Trattato di Maastricht, 31 anni fa la firma

Il 7 febbraio 1992,  i rappresentati di 12 stati firmarono il Trattato di Maastricht, noto come Trattato sull’Unione europea (TUE).

Entrato in vigore il 1 novembre 1993, il Trattato ha definito i cosiddetti tre pilastri dell’Unione europea, quali le Comunità europee, la politica estera e di sicurezza comune, la cooperazione nei settori di giustizia e degli affari interni, fissando anche le regole politiche, economiche e sociali, necessarie per l’ingresso dei vari Stati all’Unione.

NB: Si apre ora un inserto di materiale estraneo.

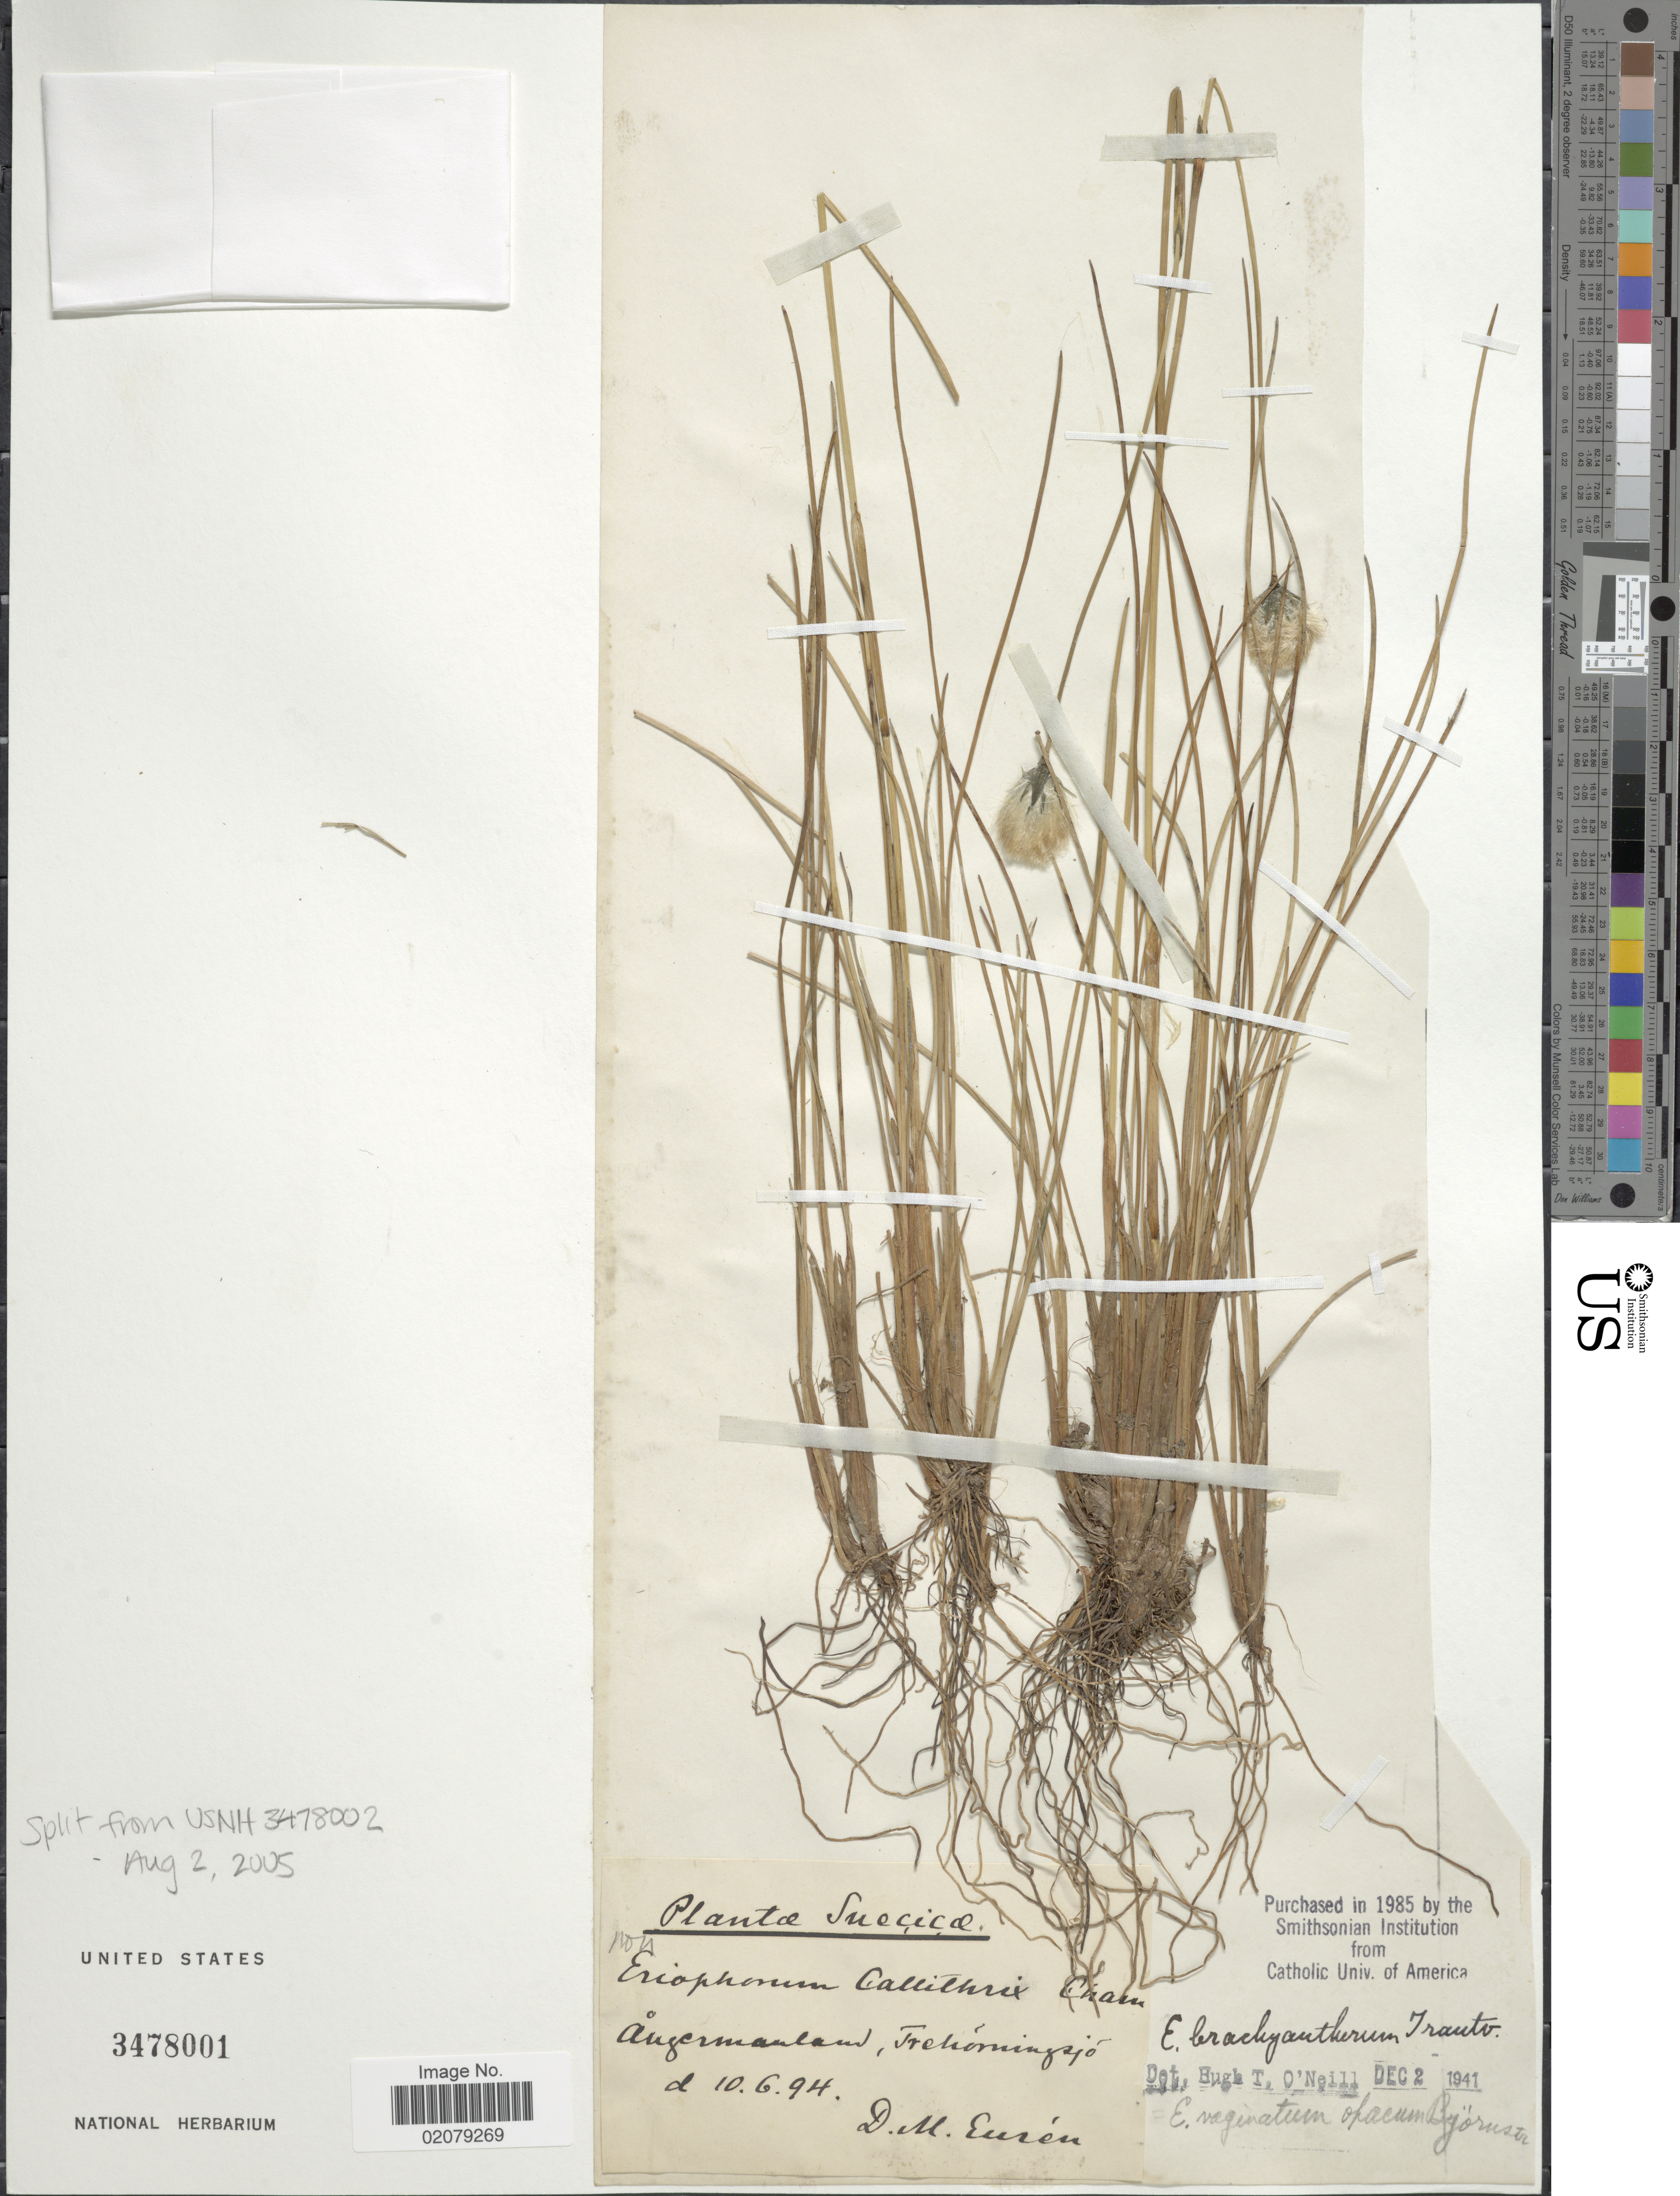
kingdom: Plantae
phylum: Tracheophyta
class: Liliopsida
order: Poales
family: Cyperaceae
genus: Eriophorum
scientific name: Eriophorum brachyantherum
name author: Trautv. & C.A. Mey.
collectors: D. Euren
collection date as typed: Transcribed d/m/y: 10/6/94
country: Sweden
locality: Suecica, Angermanland, Trehörningsjö.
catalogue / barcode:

Il Trattato di Maastricht è stato il risultato di un processo lungo e complicato. Quel percorso risale agli anni ’50, quando le nazioni fondatrici dell’integrazione europea (Belgio, Francia, Italia, Lussemburgo, Paesi Bassi e Germania Ovest) mossero i primi passi verso un’Europa unita.

I Trattati di Roma, stipulati nel 1957,  posero le basi per un mercato europeo comune, che prevedeva la libera circolazione delle persone, delle merci, dei servizi e dei capitali tra gli Stati membri. Belgio, Francia, Germania, Italia, Lussemburgo e Paesi Bassi fondarono, tra gli altri, la Comunità Economica Europea,

Nel giugno del 1988 durante il Consiglio europeo tenutosi ad Hannover  si ricordò che con l’adozione dell’Atto Unico europeo del 1986 i Paesi membri avevano confermato l’obiettivo di realizzare progressivamente l’unione economica e monetaria. Per questo fine i capi di stato e di governo conferirono a un comitato presieduto da Jacques Delors, presidente della Commissione europea, la missione di studiare le tappe che portarono poi all’Unione economica e monetaria.

Il rapporto Delors mise in chiaro che la creazione dell’Unione economica e monetaria avrebbe modificato profondamente le legislazioni nazionali, con il  trasferimento del potere decisionale dagli stati membri alla comunità, soprattutto nei campi della politica monetaria  e macroeconomica. 

Il Patto di Stabilità 

Il Trattato di Maastricht è ricordato soprattutto per i requisiti economico-finanziari che gli Stati Membri dovevano soddisfare per entrare nell’unione economica e finanziaria europea. I parametri previsti erano quattro: l’inflazione al di sotto dell’1,5%, il debito pubblico non doveva superare il 60%, i tassi d’interesse non dovevano eccedere il 2% rispetto ai primi tre Stati che avevano ottenuto risultati migliori e il tasso di cambio stabile. 

Dopo cinque anni è seguito il Patto di Stabilità che ha recepito gli stessi parametri. L’attuazione è stata sospesa a marzo 2020 con la pandemia da Covid-19. L’Italia e la Francia, paesi con un debito pubblico importante, puntano ad ammorbidire i parametri. Mentre la Germania frena e ritiene che i Paesi più indebitati debbano ricorrere ai ripari.